Mai così tante dal 2015. Unico anno, assieme al 2023, in cui si sono superate le 800 condanne a morte. Nell'anno da poco concluso, il regime degli ayatollah ha emesso il 43% di pene capitali in più rispetto al 2022. Dati che fotografano la repressione delle proteste scatenate dall'uccisione di Mahsa Amini. La 22 enne curda iraniana morì durante la custodia della polizia morale, che la fermò perché indossava il velo in “modo non regolare”. Al patibolo sono poi finite 834 persone: a denunciarlo è un nuovo rapporto delle Ong, che parla di una “cifra terribile ed estremamente allarmante”.

A questi numeri il regime iraniano risponde con il silenzio. E' uno dei Paesi con più esecuzioni, assieme a Cina e Arabia Saudita.
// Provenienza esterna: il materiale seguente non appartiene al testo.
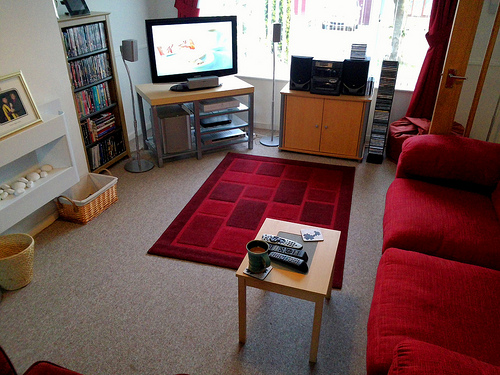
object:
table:
[235, 218, 341, 363]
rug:
[142, 146, 363, 290]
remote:
[261, 233, 303, 250]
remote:
[268, 244, 306, 258]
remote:
[269, 251, 305, 267]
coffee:
[246, 240, 271, 273]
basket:
[54, 173, 118, 225]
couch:
[365, 126, 499, 374]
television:
[145, 16, 237, 93]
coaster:
[243, 265, 274, 280]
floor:
[57, 224, 149, 349]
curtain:
[407, 0, 461, 119]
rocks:
[10, 177, 26, 195]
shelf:
[0, 0, 91, 345]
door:
[428, 0, 500, 144]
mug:
[246, 239, 271, 273]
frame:
[0, 68, 44, 141]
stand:
[133, 74, 254, 168]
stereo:
[289, 55, 371, 97]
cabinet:
[277, 82, 374, 162]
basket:
[0, 232, 34, 290]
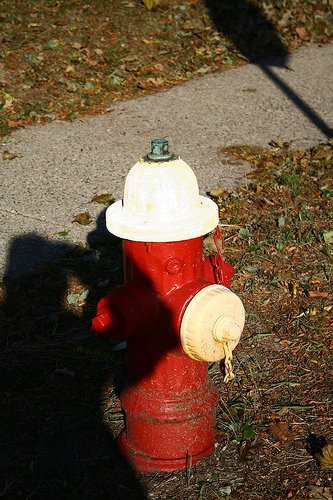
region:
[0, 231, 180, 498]
a persons shadow on the grass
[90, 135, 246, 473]
a red and white fire hydrant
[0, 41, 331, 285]
a gray sidewalk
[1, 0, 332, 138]
a patch of leaf covered grass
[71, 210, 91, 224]
a leaf on a sidewalk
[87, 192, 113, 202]
a leaf on a sidewalk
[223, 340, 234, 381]
a white chain on a fire hydrant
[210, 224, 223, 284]
a red chain on a hydrant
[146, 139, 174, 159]
a blot atop a fire hydrant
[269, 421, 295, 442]
a leaf in the grass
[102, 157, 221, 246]
White top of fire hydrant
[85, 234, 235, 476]
Red bottom of fire hydrant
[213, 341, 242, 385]
White chain on fire hydrant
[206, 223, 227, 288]
Red chain on fire hydrant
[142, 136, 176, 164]
Bolt on top of fire hydrant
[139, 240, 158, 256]
Bolt and screw on fire hydrant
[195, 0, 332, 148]
Black shadow on ground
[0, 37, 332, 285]
Gray gravel path on ground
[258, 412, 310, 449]
Brown leaf on ground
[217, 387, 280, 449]
Green grass on ground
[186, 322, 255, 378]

Nel 2023 le impiccagioni, il metodo usato, riguardano almeno 22 donne: il dato più alto degli ultimi 10 anni. Mentre nel 2015 avevano trovato la morte così 972 persone. Nel rapporto di 100 pagine, Iran Human Rights accusa lo Stato islamista di utilizzare la pena di morte come “strumento di repressione politica”. In queste statistiche inoltre – sottolineano le Ong – non sono incluse almeno altre 551 persone uccise durante le manifestazioni o altre esecuzioni extragiudiziali dentro e fuori dalle carceri.